誰だって、みんな老人になっていくわけです。老後が安心して過ごせない日本って、困りますよね。こんな国を愛せなんて押しつけられたら反発する人が出てくるのも当然です。
 介護施設にもっと国は投資すべきだと思います。いえ、私が還暦を過ぎたから叫んでいるというのではありませんよ。ほら、あなただって、もういいとしになったでしょ……。
(2009年12月刊。1000円+税)

ある明治女性の世界一周日記

カテゴリー:日本史(明治)

著者 野村 みち、 出版 神奈川新聞社
 すごいです。明治41年(1908年)というと、亡くなった父が生まれた年より1年前のことです。日露戦争のあとで、まだ日英同盟も生きていたようです。
 その年(1908年)3月、東京・大阪の両朝日新聞社の主催する世界一周旅行に、56人の日本人団体客が出かけました。そのうち女性は3人。その一人が32歳の主婦であった著者でした。
 日本を船で出航して、ハワイ、アメリカ、そして大西洋を渡ってイギリス、さらにフランス、イタリア、ドイツ、ロシア、最後に中国東北部を船と汽車をつかって100日ほどで駆け巡ったのです。著者は、その年のうちに「世界一周日記」として出版したのでした。
 主婦と言っても、横浜で外国人相手の古美術店「サムライ商会」を夫とともに営んでいましたし、英語を話せたのです。この本は、現代語に訳されていて、とても読みやすくなっています。日本人女性の勇敢さと行動力には、ほとほと感心します。
 幼い子供たちをかかえた母親として、世界周遊に出かけたい気持ちをかかえて迷っていたとき、実家の母は「行って来なさい。あとは全部引き受けるから」と言って励まし、送り出してくれたと言うのです。偉い母親ですね。
 そして、著者は、旅行中ずっと和装で通したのでした。そして、またそれが結果的に良かったのです。見なれない服装を見て、欧米人は感嘆したのでした。
 このころ、ハワイには日本人が7万人もいた。うち2万人はサトウキビ栽培に従事していた。
 アメリカは大変深刻な不景気だった。モルモン教の本拠地であるソルトレイク市にも行っています。
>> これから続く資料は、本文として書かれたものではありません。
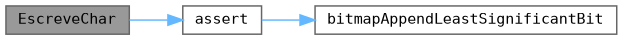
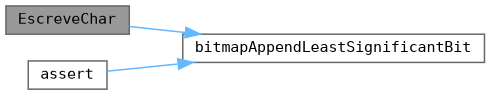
  digraph {
    fontname="DejaVu Sans Mono"
    rankdir=LR
    node [color=grey40 fillcolor=white fontname="DejaVu Sans Mono" fontsize=10 shape=box style=filled]
    edge [color=steelblue1 fontname="DejaVu Sans Mono" fontsize=10 labelfontname=Helvetica labelfontsize=10 style=solid]
    n1 [color=gray40 fillcolor=grey60 fontcolor=black height=0.2 label=EscreveChar width=0.4]
    n2 [height=0.2 label=bitmapAppendLeastSignificantBit width=0.4]
    n3 [height=0.2 label=assert width=0.4]
-   n1 -> n3
+   n1 -> n2
    n3 -> n2
  }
そこで、おはぎや鮨を在米日本人からもらったと言うのですから驚きます。
 シカゴで劇を見て、ナイアガラの滝を見学したあと、ワシントンに入り、ホワイトハウスに出向いて、ときのルーズベルト大統領と面会して握手までしています。それほどの珍客だったのですね。驚きました。
 そのあと、ニューヨークを経て、イギリスにわたります。
 今回の旅行で、日本人は共同一致の精神に乏しく、団結力も弱く、公共を重視しないことを深く感じた。
 ええーっ、後半はともかくとして、前半の評価は逆じゃないのかしらんと思いました。
 イギリスでは、ちょうど、婦人参政権運動が盛り上がっているときでした。
 フランス、イタリア、スイス、ドイツと巡って、ロシアにたどりつきます。
この旅行は、イギリスの旅行会社トマス・クック社の企画したもので、団体旅行・パック旅行として世界初のものでした。旅行費用は1人2340円。当時、民間企業の大卒初任給が35~40円だったので、その5年分にあたる。
 このように、若いときに世界を知っていただけに、著者は、1941年に太平洋戦争がはじまったとき、「アメリカのような国土の広い、資源豊富な国を相手にしても勝てるわけがない」と家族に小さな声で言っていたそうです。当然ですよね。今読んでも面白い本です。
 先日の新聞に、アメリカのハーバード大学に留学している日本人学生が1人しかいないという記事がありました。いま、老壮年はしきりに海外旅行に出かけていますが、むしろ若者ほど国内志向が強く、海外へ目が向いていないと言います。さびしい限りです。
 若者は書を捨てて(本当は捨ててほしくはありませんが……)海外へ旅に出かけよう。若い時こそ、何でも見てやろうの精神が大切です。